I am finally able to play violin again for an hour or so at a time. Viola still has its physical stresses for me, so I'm trying to only play a little bit of viola every day. When I was not able to practice, I spent a good deal of time scrolling through public spaces on the internet. I even joined Twitter, a format that doesn't do much for me as a participant (i.e. tweeter). And though I got a lot of help with recovery from my playing injury from the helpful and kind people in the viola Facebook group, much of Facebook seems to me like voices in the wilderness calling out for meaningful interaction, or making posts to "document" meaningful interactions they have had with friends.
I have, in the past, anticipated that I would have a sense of connection (or relief from disconnection) when something has been "released," like a recording or a publication, but the rare response (a comment rather than a "like") on Facebook seems so very fleeting.
When I play music in real time with friends, the satisfaction I get feels anything but fleeting. In the case of my weekly meetings with my pianist friend John David, it lasts for the whole week. In the case of playing Haydn quartets with my friends, where the interval between meetings is two weeks or more, that connection with Haydn sometimes lasts until the next meeting. And the satisfaction I get from completing a writing project is, in my private space, enough to make me feel satisfied by the effort I have put into it. But once that project is finished, and the parts are made and submitted either to the IMSLP or to a publisher, it feels kind of "gone."

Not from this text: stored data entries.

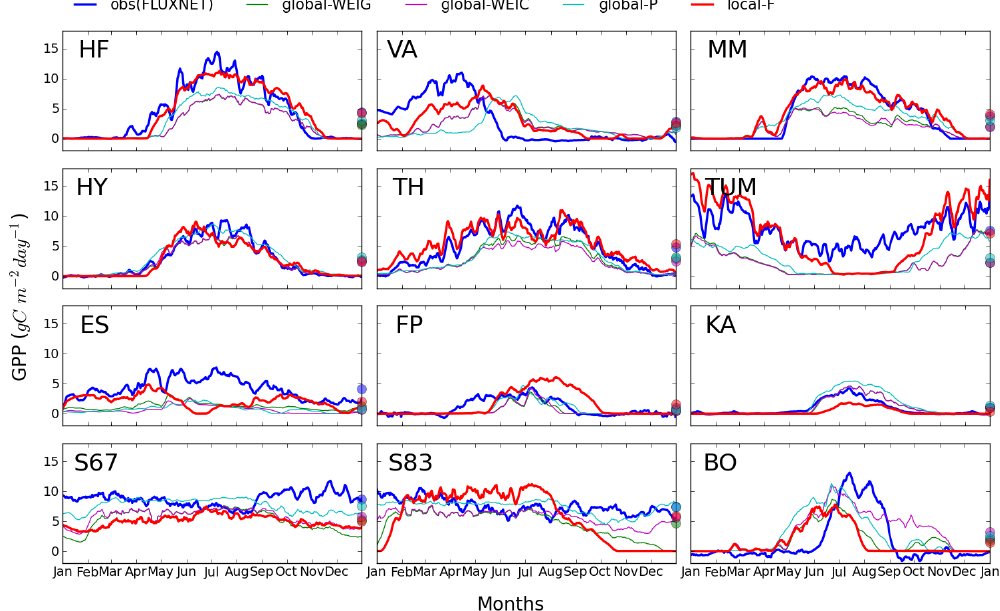
Figure 1. Seasonal cycle of model-predicted (local-F, global-WEIG, global-WEIC and global-P in Table 3) and observed GPP fluxes, smoothed with a 7-day moving average window, at the 12 FLUXNET sites (HF: Harvard Forest; VA: Vaira Ranch; MM: Morgan Monroe; HY: Hyytiala; TH: Tharandt; TUM: Tumbarumba: ES: El Saler; FP: Fort Peck; KA: Kaamanen; S67: Santarem Km67; S83: Santarem Km83; BO: Bondville). Model simulation years are given in Table 2. The thick lines refer to FLUXNET observations (blue) and simulated GPP from local-F model simulations (red). Annual averages for model simulations and observations are plotted as thick dots on the right of each plot in the same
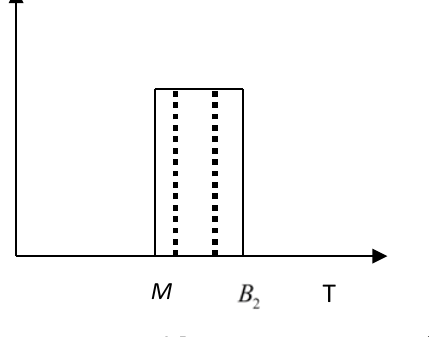
Fig. 5. Interest earned in scenario 1.1.1.1. (b) Fig. 6. Interest payable in scenario 1.1.1.1.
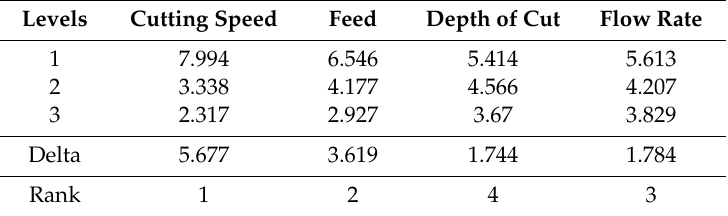
Table 7. Response table for total machining cost.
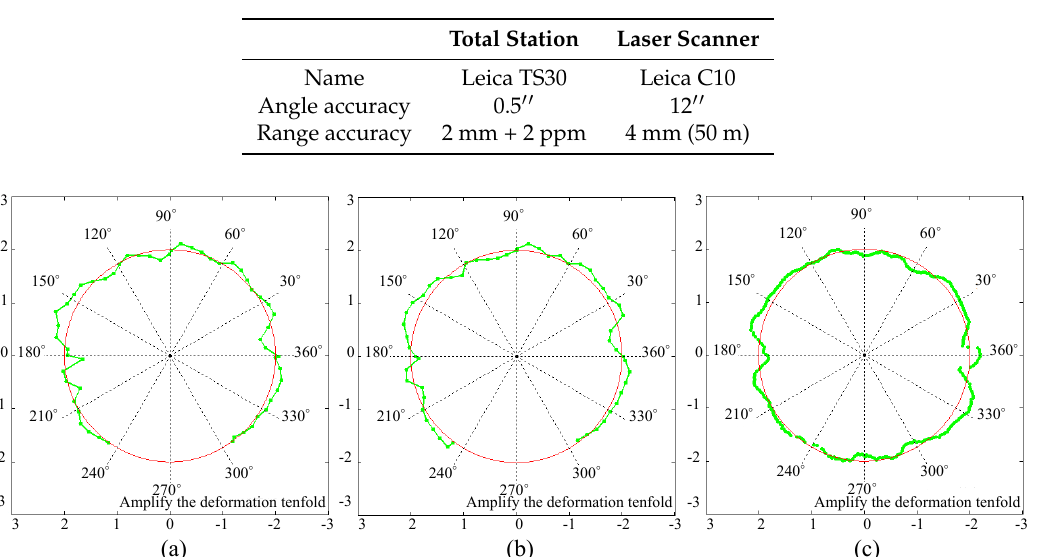
Figure 16. The profiles fitted by the data acquired in the experiments: ( a ) denotes the profile fitted by the first set of data collected by the station as a whole; ( b ) denotes the profile fitted by the second set of data collected by the station as a whole; ( c ) illustrates the profile fitted by the point cloud scanned by the TLS.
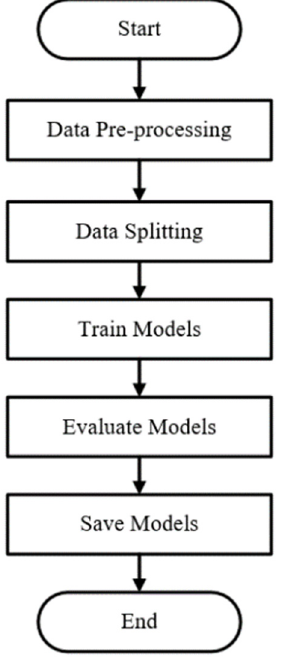
Figure 10. Model training process.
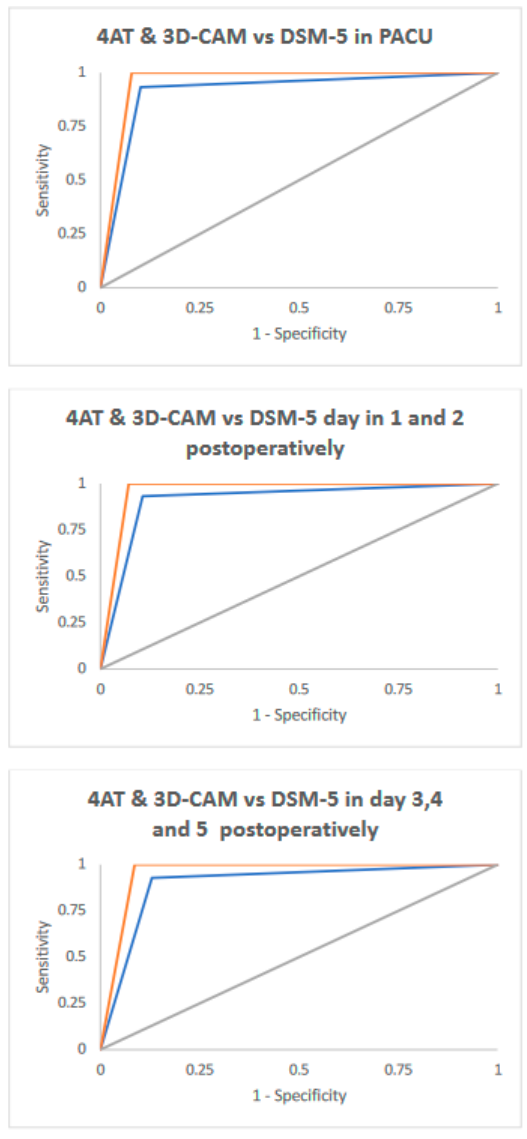
Figure 2. Receiver operation characteristic curve of the 4AT (blue curve) and the 3D-CAM (orange curve) compared with the reference standard (DSM-5).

I don't like to amplify my work the way many musicians (composers and performing musicians) amplify their work daily in their various social media worlds. One post about it is enough for me. And if what I have written is of any value to anybody, I would feel better if that value comes from a personal connection or from playing something with others or for others.
I try my best to ignore the quantification of engagement, and I try my best not to care about whether it does no or does not give validity to the work I do, but once in a while, during periods of physical isolation from a larger musical community (not because of Covid but because of basic geography) I start to wonder about my place in any musical world larger than my rather small physical circle of people.
I know that I am not alone in not knowing. Perhaps the whole musical experience concerns the connections that happen between one private space and another, scattered across time.